La concertation utilisant Internet dispose de plusieurs avantages par rapport aux méthodes de concertation classiques. En termes de diffusion de l’information, la cible touchée par la communication sur la concertation est élargie : les documents de la concertation sont plus facilement accessibles, il n’est plus nécessaire de se déplacer en mairie ou aux réunions publiques pour se les procurer. Les documents comme les contributions sont ainsi archivés, ce qui se révèle utile sur des projets qui s’étendent sur plusieurs années. Pour les processus de concertation, Internet permet d’élargir la participation à des cibles traditionnellement absentes des réunions publiques. L’organisation d’une concertation en ligne permet ainsi de limiter un des principaux écueils des concertations classiques, soit la surreprésentation des retraités et des associations. La concertation en ligne permet aussi aux personnes qui craignent de s’exprimer en public de donner leur avis librement. Cette liberté est d’ailleurs un des risques de l’exercice car elle donne la possibilité de se « défouler » de manière anonyme. C’est la raison pour laquelle un modérateur doit être désigné avec pour tâche de recadrer les débats et de censurer les éventuels débordements.

Quelle qualité pour les contributions ?

La principale question reste d’évaluer si la concertation en ligne offre des résultats aussi probants qu’une concertation classique. Si la diffusion d’information et la participation sont sans aucun doute facilitées, la participation est encore rarement dense, variée et qualitative dans les faits. La qualité des contributions apportées par les citoyens est, elle aussi, variable. La concertation en ligne permetelle à tous les conflits de s’exprimer ? Quel usage est fait des avis recueillis par les maîtres d’ouvrage ou les collectivités ? A l’heure actuelle, la plupart des maîtres d’ouvrage et des collectivités qui ont une démarche participative se cantonnent à des démarches timides.

Des actions complémentaires pour plus d’efficacité

Si la stratégie de concertation en ligne est indispensable, elle ne peut être mise en oeuvre indépendamment d’une stratégie de communication globale.
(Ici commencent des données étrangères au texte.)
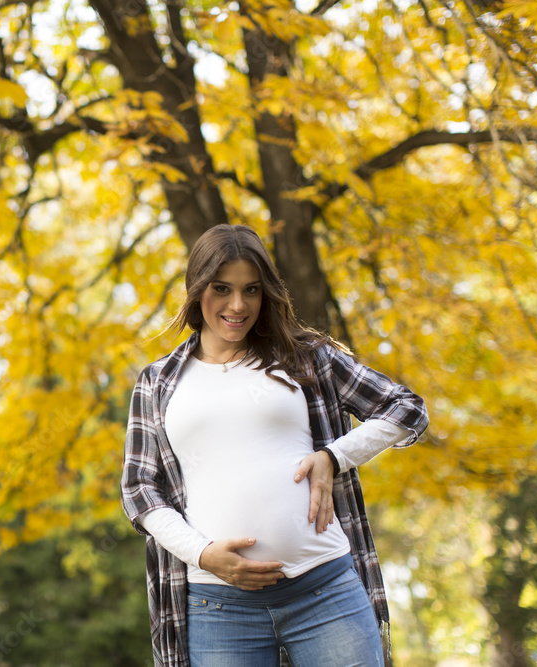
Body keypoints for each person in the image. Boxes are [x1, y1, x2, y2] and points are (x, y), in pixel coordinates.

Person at [121, 224, 429, 667]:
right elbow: (139, 490)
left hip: (325, 592)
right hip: (218, 608)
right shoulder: (158, 382)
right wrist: (203, 555)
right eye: (221, 288)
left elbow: (407, 409)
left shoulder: (306, 356)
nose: (237, 305)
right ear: (195, 289)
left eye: (251, 290)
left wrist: (333, 457)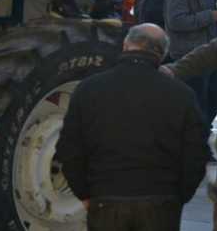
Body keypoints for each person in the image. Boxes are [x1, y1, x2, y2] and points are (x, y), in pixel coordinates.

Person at [56, 24, 209, 231]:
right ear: (162, 54)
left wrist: (84, 193)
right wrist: (178, 196)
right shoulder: (182, 95)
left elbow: (69, 149)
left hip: (106, 198)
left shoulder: (88, 89)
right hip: (161, 200)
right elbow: (196, 154)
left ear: (126, 45)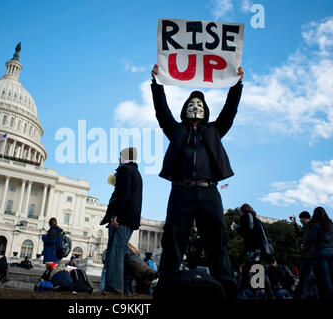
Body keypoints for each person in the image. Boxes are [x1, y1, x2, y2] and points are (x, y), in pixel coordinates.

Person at [150, 64, 244, 298]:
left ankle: (228, 288)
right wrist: (156, 83)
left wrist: (237, 84)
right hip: (180, 191)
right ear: (185, 110)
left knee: (217, 241)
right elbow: (162, 112)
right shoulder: (176, 130)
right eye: (191, 104)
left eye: (199, 105)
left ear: (205, 111)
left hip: (209, 191)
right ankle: (165, 287)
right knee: (173, 240)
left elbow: (230, 110)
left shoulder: (214, 130)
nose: (195, 107)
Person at [100, 147, 143, 294]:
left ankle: (113, 287)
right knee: (122, 252)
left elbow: (122, 194)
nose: (119, 159)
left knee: (115, 253)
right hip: (130, 218)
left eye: (120, 156)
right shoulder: (136, 173)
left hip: (122, 218)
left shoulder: (125, 171)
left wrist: (115, 215)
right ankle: (144, 272)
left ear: (125, 157)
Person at [308, 206, 333, 300]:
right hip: (332, 251)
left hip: (321, 252)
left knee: (326, 278)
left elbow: (312, 239)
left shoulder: (315, 225)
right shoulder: (331, 224)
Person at [290, 211, 315, 299]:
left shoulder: (311, 226)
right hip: (306, 253)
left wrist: (304, 244)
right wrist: (295, 223)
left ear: (305, 218)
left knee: (304, 273)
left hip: (308, 253)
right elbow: (300, 234)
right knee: (304, 273)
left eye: (301, 219)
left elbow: (308, 237)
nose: (300, 221)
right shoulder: (307, 227)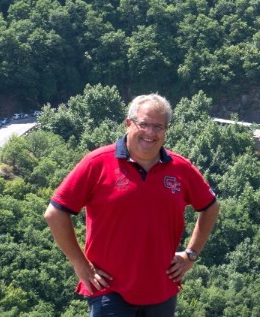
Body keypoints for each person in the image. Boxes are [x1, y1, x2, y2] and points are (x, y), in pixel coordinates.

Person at [45, 93, 220, 316]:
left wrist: (190, 254)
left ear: (166, 130)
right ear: (128, 124)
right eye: (143, 124)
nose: (150, 133)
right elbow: (55, 213)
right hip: (109, 290)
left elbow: (211, 207)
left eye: (158, 126)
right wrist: (81, 265)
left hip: (162, 288)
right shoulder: (97, 163)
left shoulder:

Mobiliser le public pour une concertation sur le web doit être soutenu par une stratégie de communication classique (tractage indiquant l’adresse du site, les jours des débats en direct…) et s’avère réellement efficace si elle est organisée conjointement avec la concertation via les réunions publiques. Pour que la concertation en ligne soit fructueuse, de nombreux éléments sont à prendre en considération afin de s’assurer de toucher les bonnes cibles et de recueillir des contributions de qualité. Egalement importantes sont la prise en compte de ces avis et sa mise en valeur pour que le citoyen puisse constater que sa participation n’a pas été vaine. L’ambition de l’organisateur de la concertation en ligne a donc, comme pour la concertation classique, un fort impact sur sa réussite.